ASSIGNED TASK: Your answer should consist of each line below that includes the word "text".

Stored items
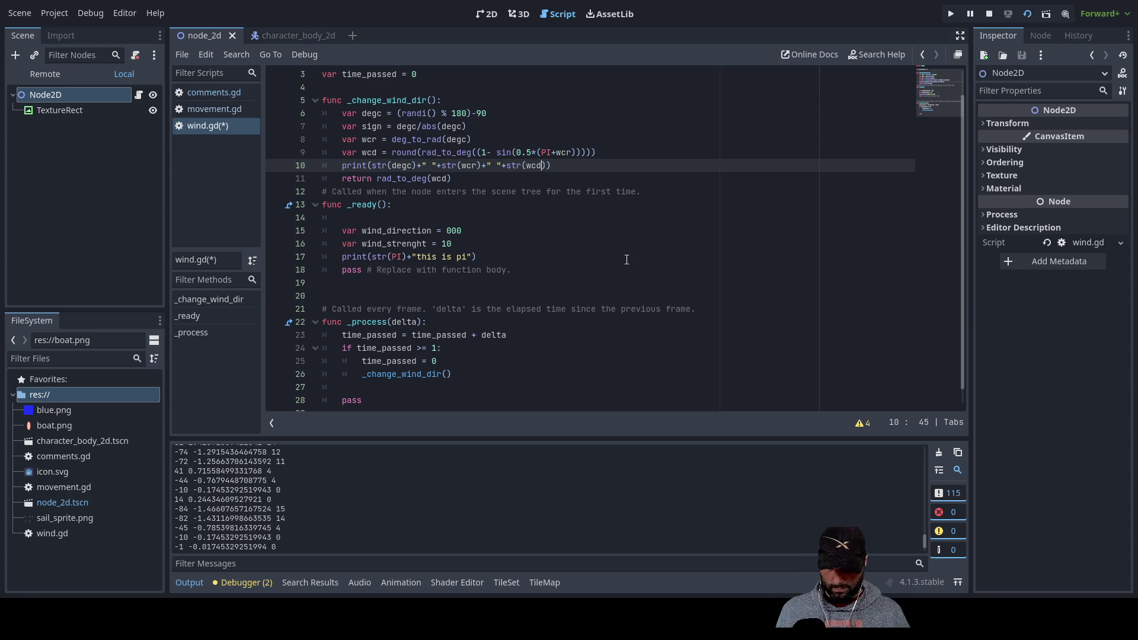
Change the print line to str(wcd*sign), then save and rerun the scene to log new wind values
{"action": "type", "text": "*sign"}
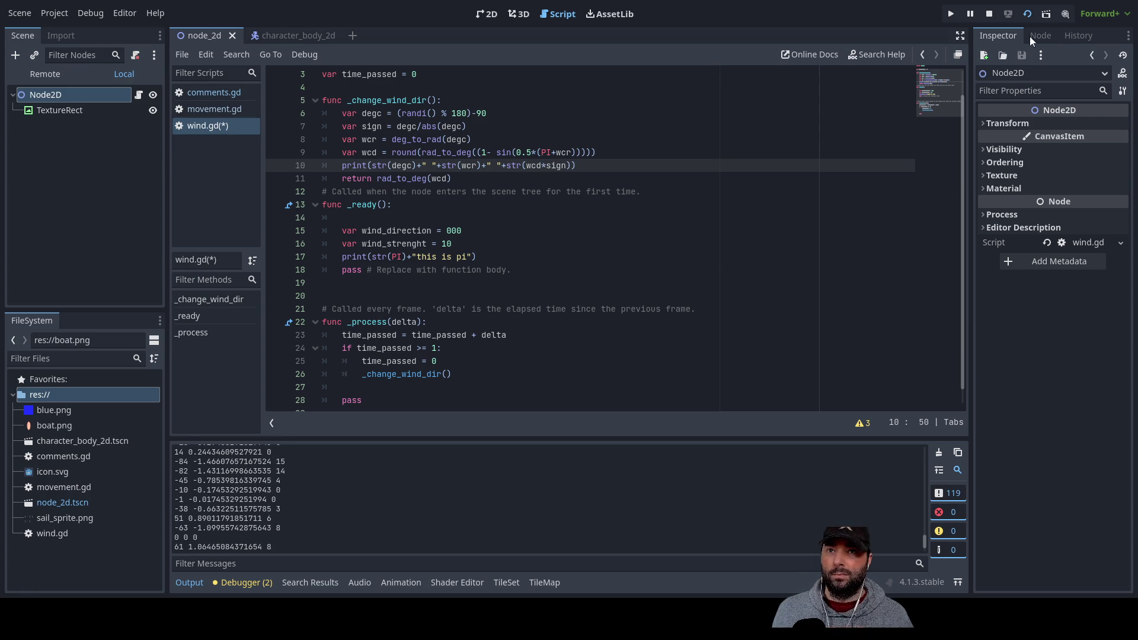
{"action": "left_click", "coordinate": [1028, 15]}
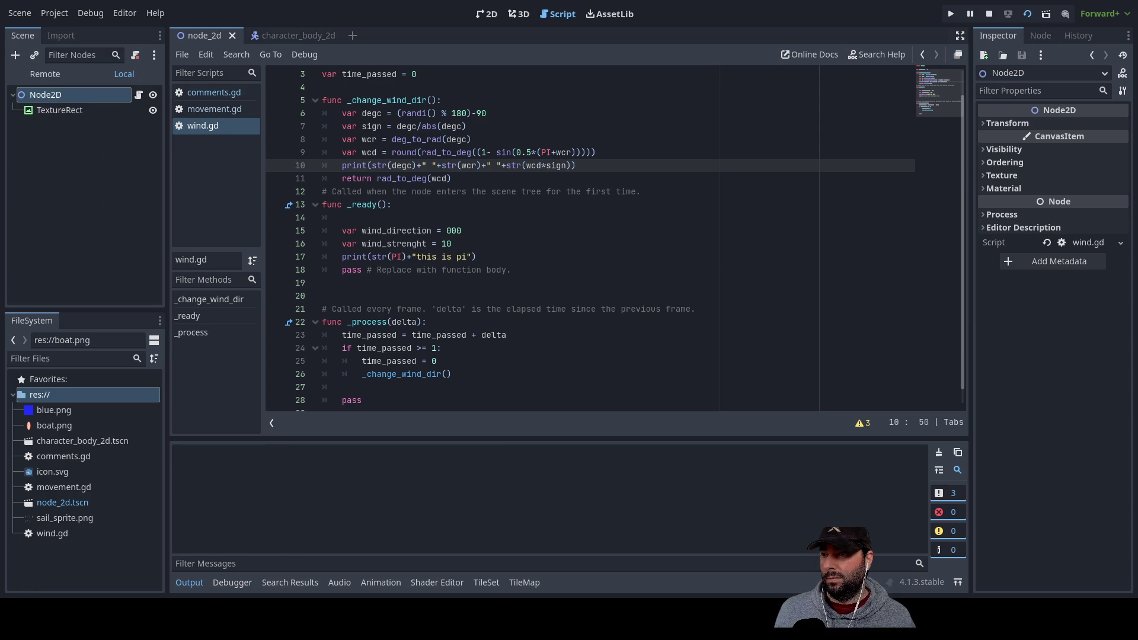
{"action": "left_click", "coordinate": [336, 558]}
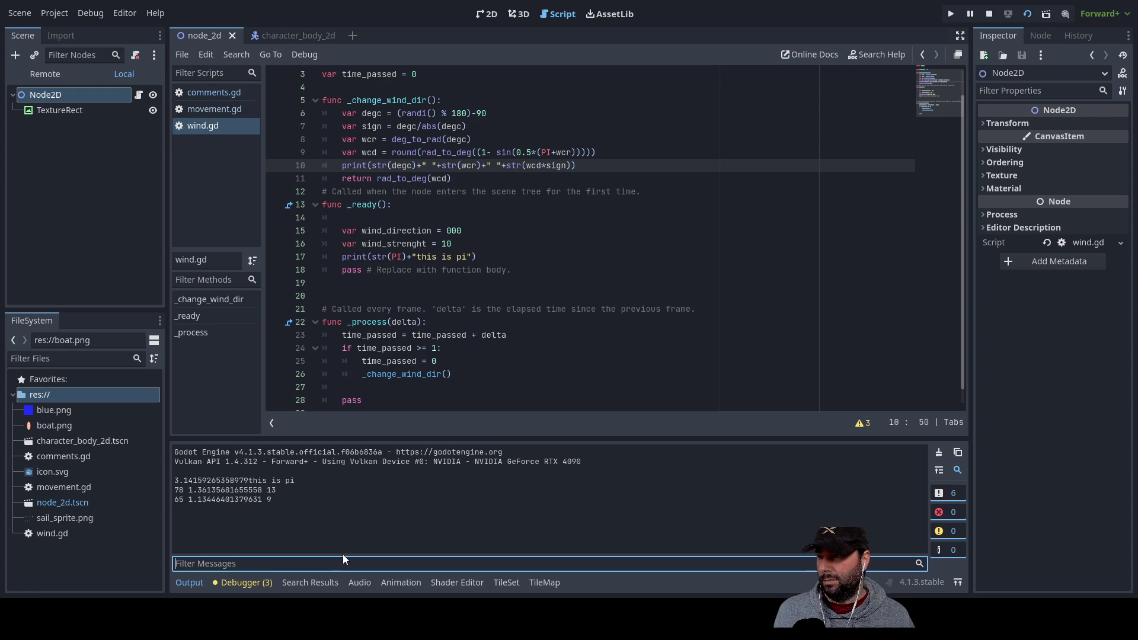
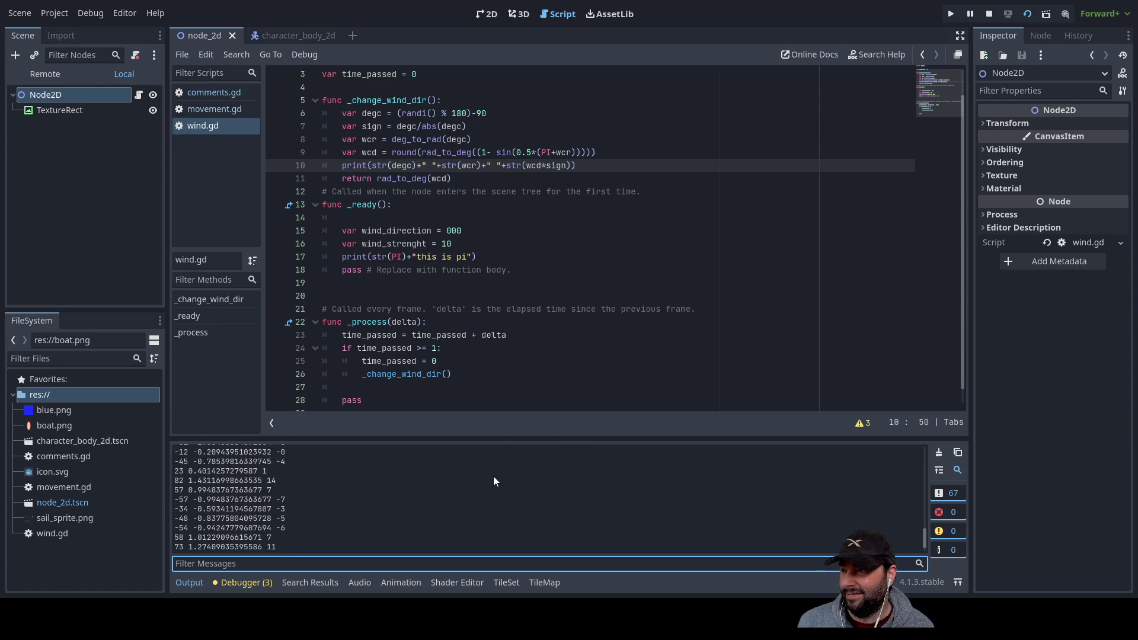
Replace the 1 threshold on line 24 with wind_change_time and select the new identifier
{"action": "scroll", "coordinate": [528, 377], "scroll_direction": "up", "scroll_amount": 1}
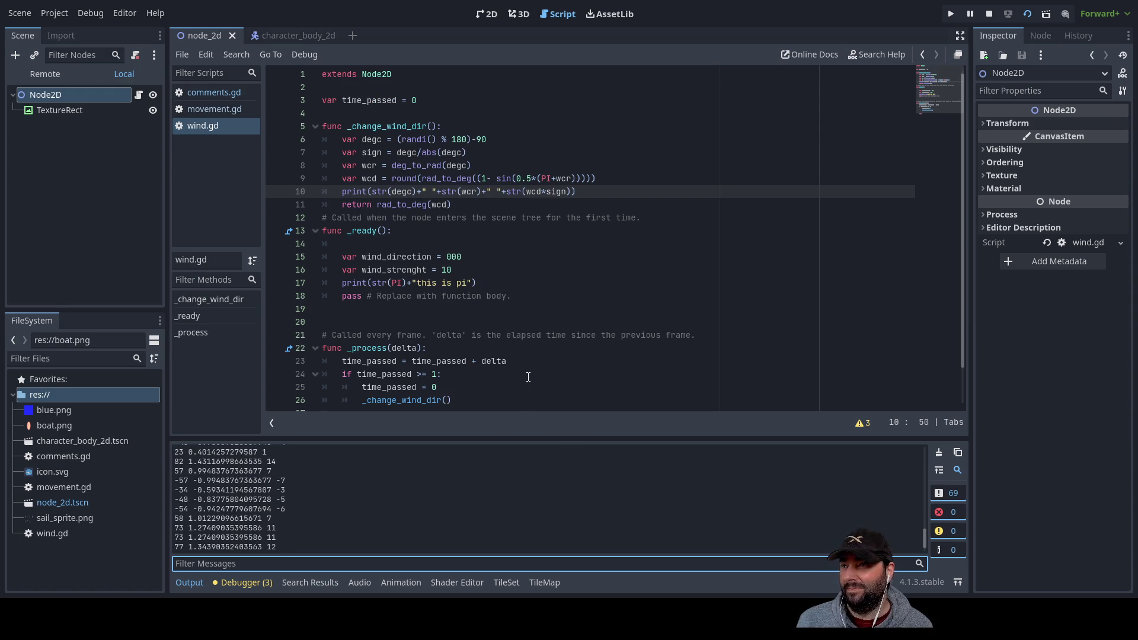
{"action": "scroll", "coordinate": [528, 377], "scroll_direction": "down", "scroll_amount": 1}
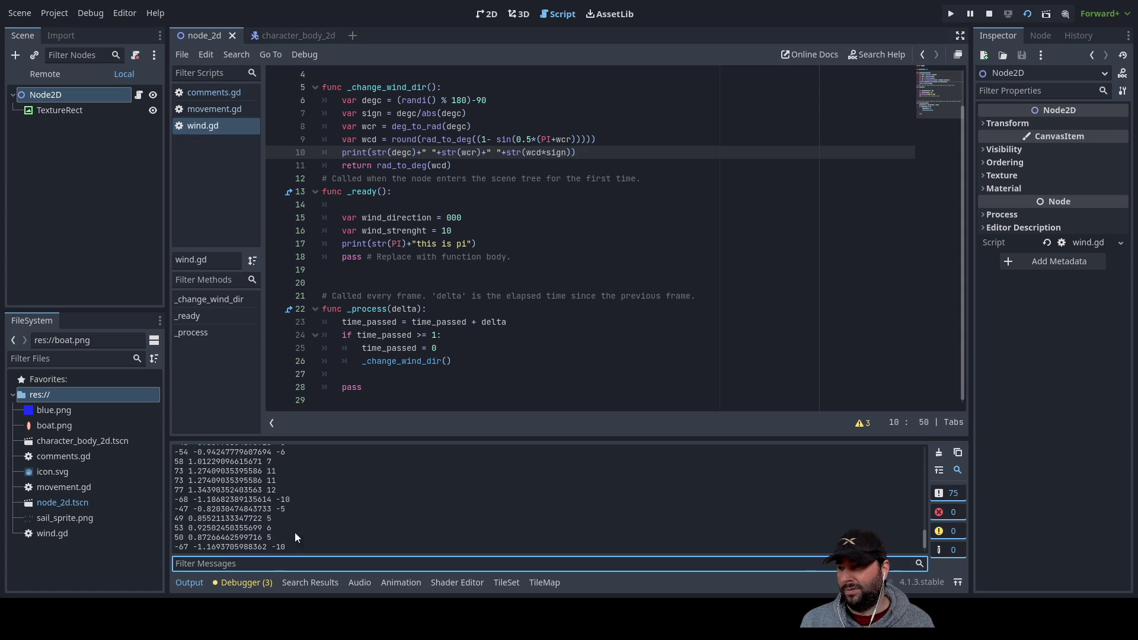
{"action": "left_click", "coordinate": [437, 335]}
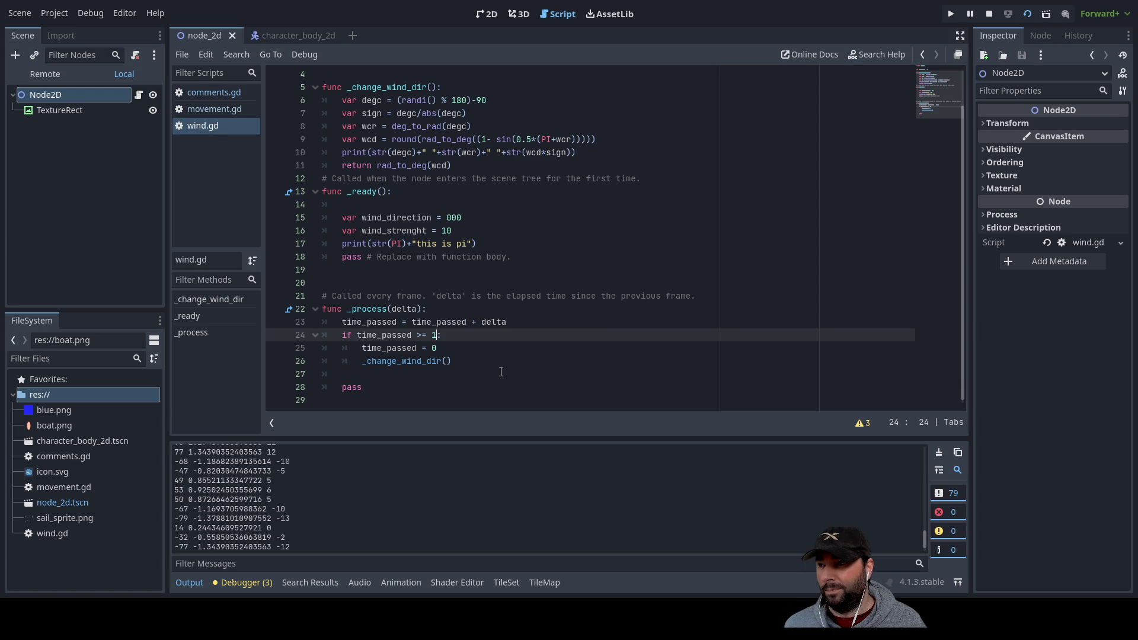
{"action": "key", "text": "BackSpace"}
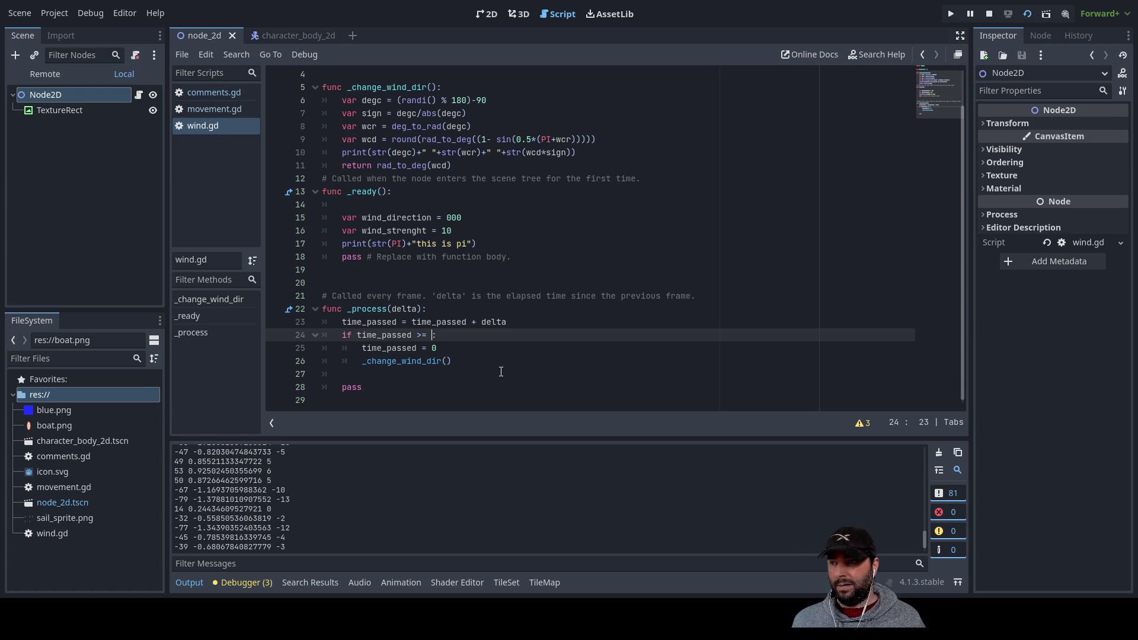
{"action": "type", "text": "10"}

TASK OUTPUT:
{"action": "type", "text": "*sign"}
{"action": "key", "text": "BackSpace"}
{"action": "type", "text": "10"}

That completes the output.